- **RECORDS PROVIDED**:
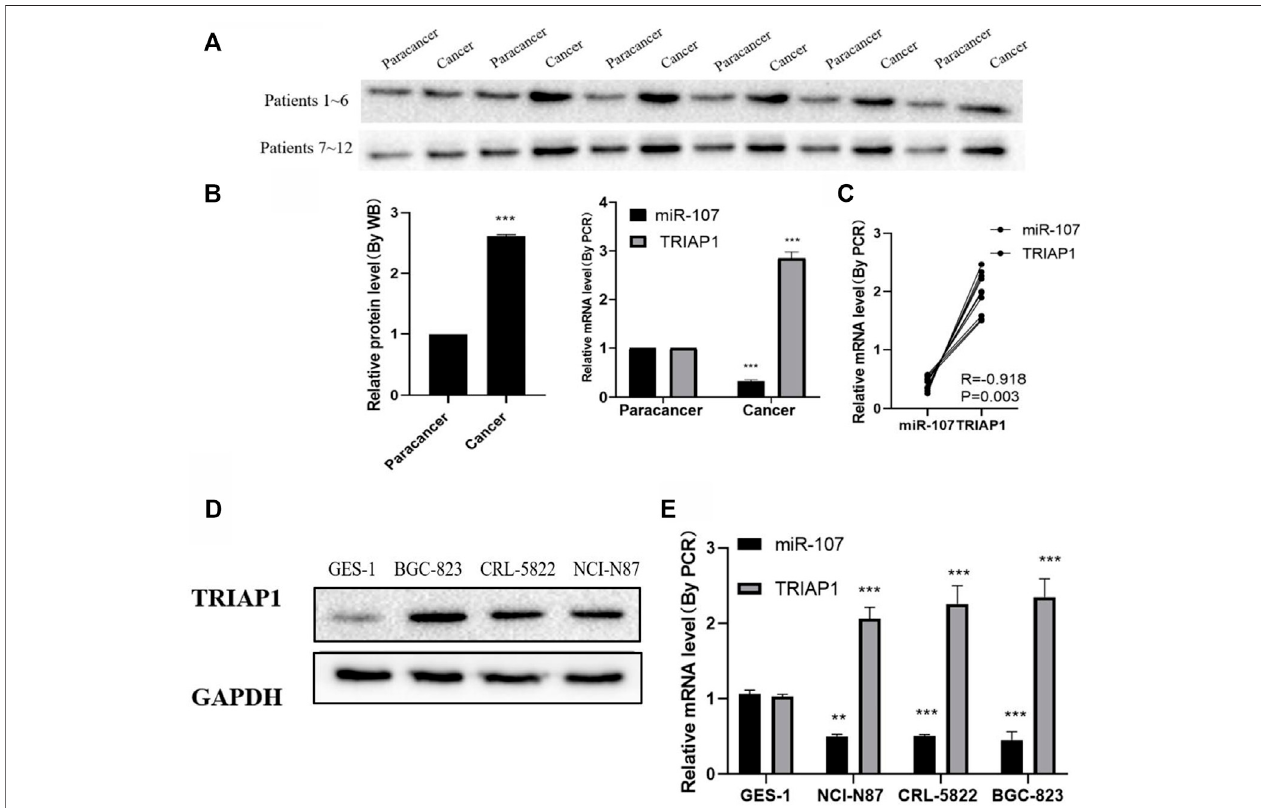
FIGURE 1 | miR-107 is down-regulated and TRIAP1 is up-regulated in GC tumors (A) Western blot analysis of TRIAP1 in cancerous and adjacent tissues of patients with gastric cancer, (B) Quantitative analysis of RT-PCR and Western blotting, (C) Correlation analysis of the expression levels of TRIAP1 and miR-107 in the tumor tissues of GC patients, (D) Western blot analysis of TRIAP1, (E) RT-PCR quantitative analysis of TRIAP1. The data are expressed as the mean ± SD of three experiments. and the data is analyzed by Student t or ANOVA test, * p ＜ 0.05, ** p ＜ 0.01, *** p ＜ 0.001.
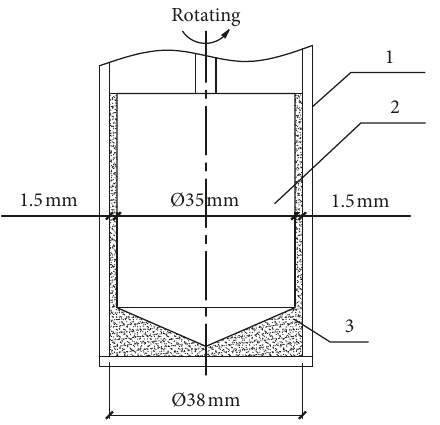
Figure 2: Scheme of cylinder-measuring system Rheotest RN 4.1.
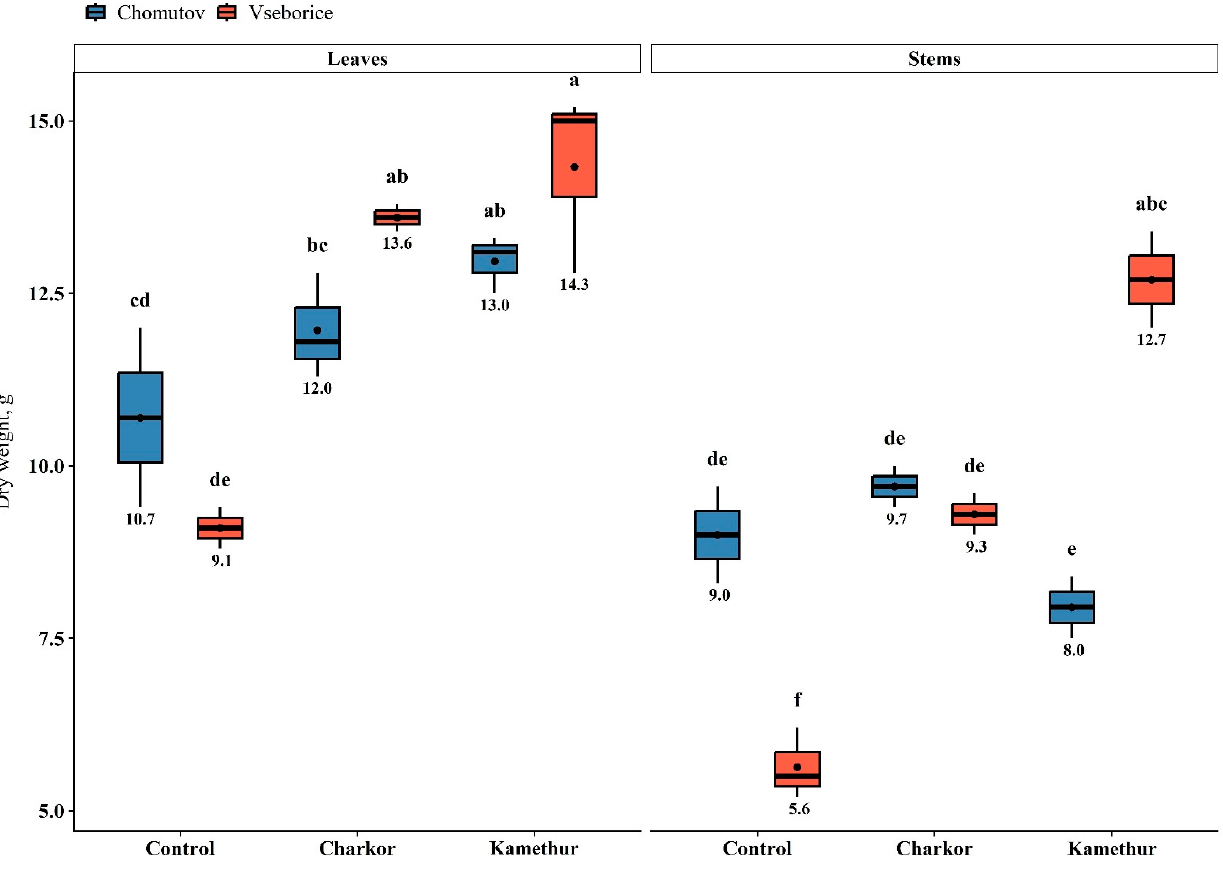
Figure 5. BCFs for M×g, as affected by the PGRs. L–leaves; S–stems. Different letters indicate a significant difference between the values ( p < 0.001). Thus, Kamethur positively affects leaf DW in both soils, and stem DW in more con- taminated soil (Všebo ř ice). The influence of Charkor was observed only for leaf DW in Všebo ř ice soil. 3.2. Impact of PGRs on Phytoremediation Parameters The concentration of the monitored elements in the plants’ tissues is presented in Table S3. The influence of PGRs on the M×g phytoremediation process was evaluated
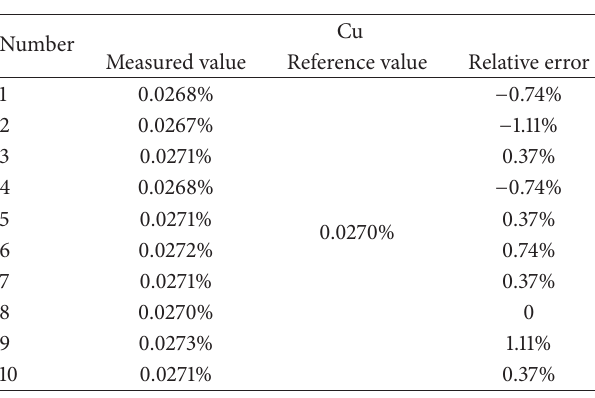
Table 6: Cu content of lead-based alloy.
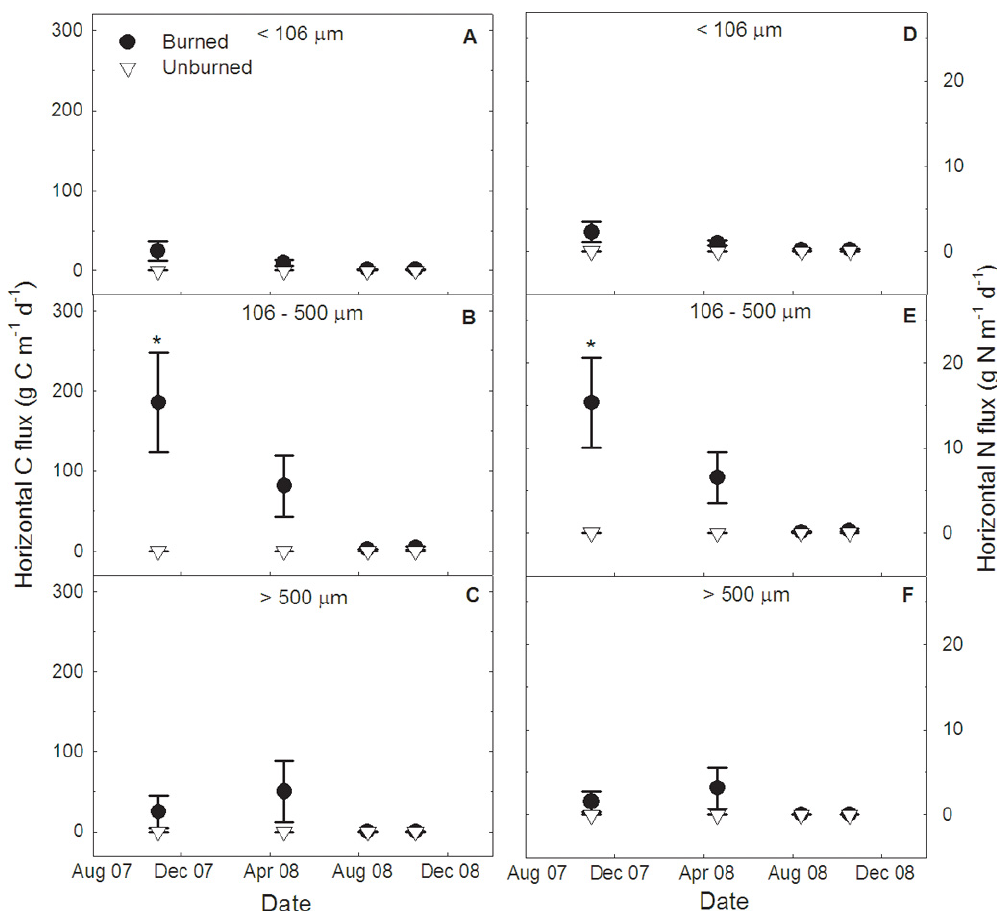
Fig. 4. Mean ( ± SE) horizontal fluxes of carbon (A) – (C) and nitrogen (D) – (F) among the different particle size classes of sediment in the burned (filled circles) and unburned (open triangles) area (* denotes significant site differences at P < 0 .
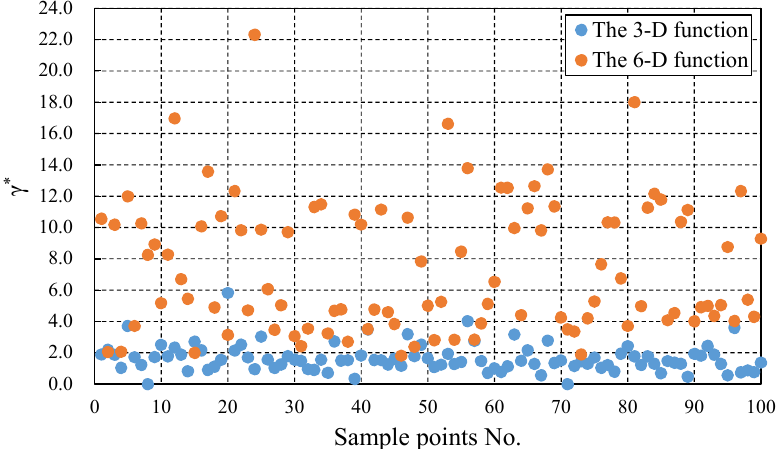
Figure 7. The γ ∗ at different sample points of the two test functions in the case of ALMESM with 100 sample points.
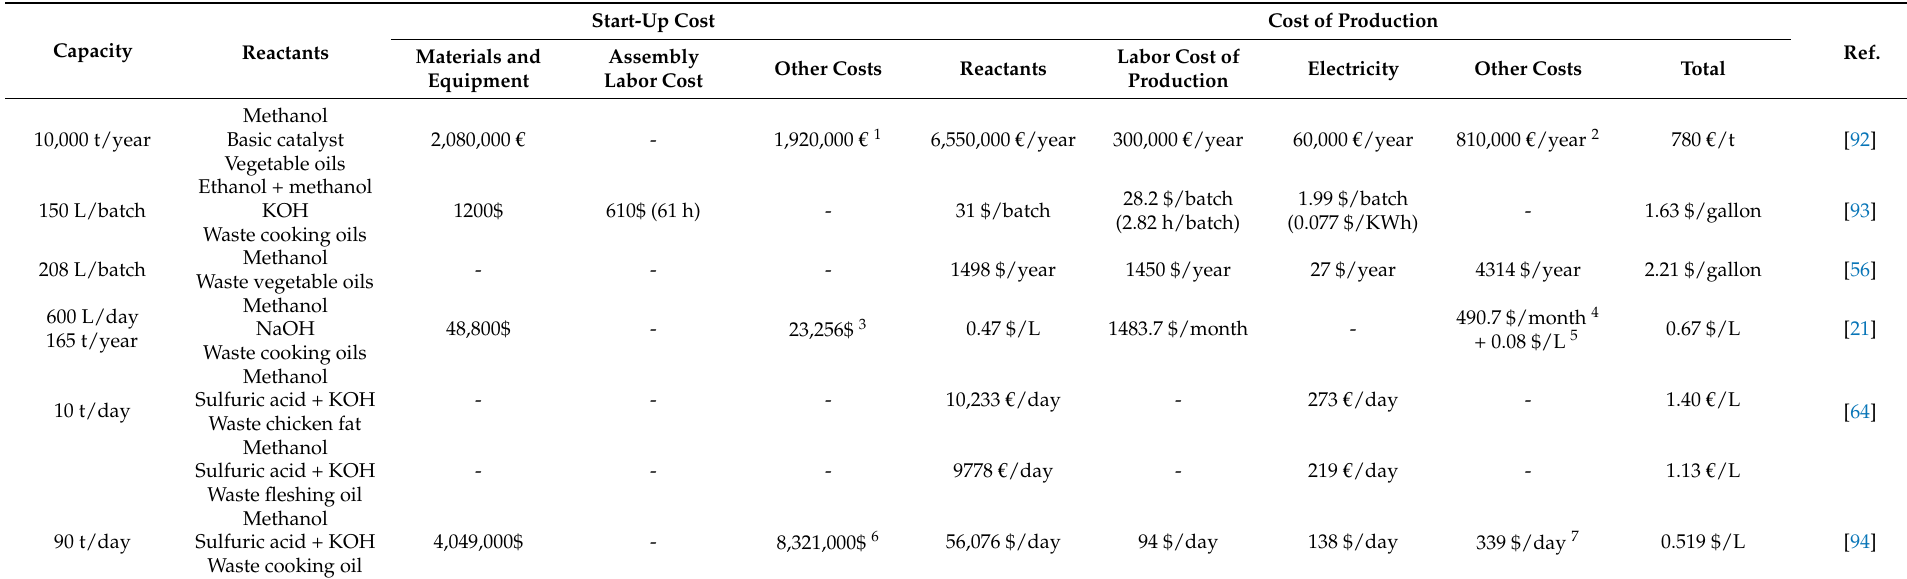
Table 5. Cost of production in small-scale plant producing biodiesel by basic transesterification from waste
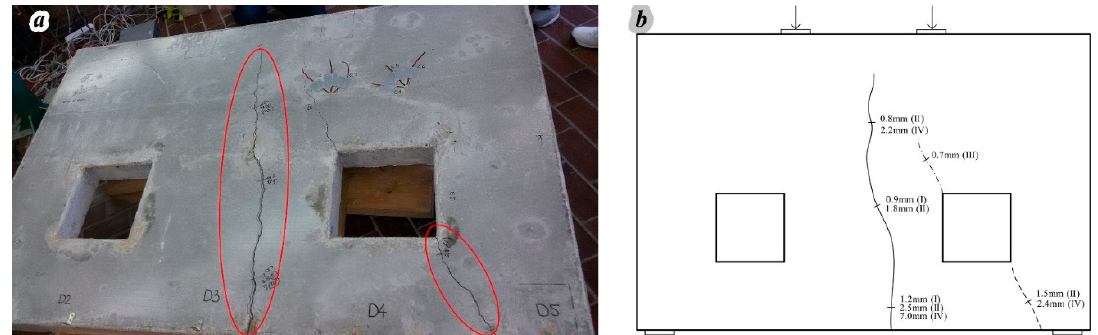
Figure 19. Crack and failure pattern: ( a ) tested member W1 at maximum load, ( b ) schematic view. Appl. Sci. 2020 , 10 , x FOR PEER REVIEW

- **GOAL OF THE EXERCISE**: Repeat the lines above, starting at the first and stopping after the line that holds "Figure 2: Scheme", with the pictures left out.

- **TASK RESPONSE**:
FIGURE 1 | miR-107 is down-regulated and TRIAP1 is up-regulated in GC tumors (A) Western blot analysis of TRIAP1 in cancerous and adjacent tissues of patients with gastric cancer, (B) Quantitative analysis of RT-PCR and Western blotting, (C) Correlation analysis of the expression levels of TRIAP1 and miR-107 in the tumor tissues of GC patients, (D) Western blot analysis of TRIAP1, (E) RT-PCR quantitative analysis of TRIAP1. The data are expressed as the mean ± SD of three experiments. and the data is analyzed by Student t or ANOVA test, * p ＜ 0.05, ** p ＜ 0.01, *** p ＜ 0.001.
Figure 2: Scheme of cylinder-measuring system Rheotest RN 4.1.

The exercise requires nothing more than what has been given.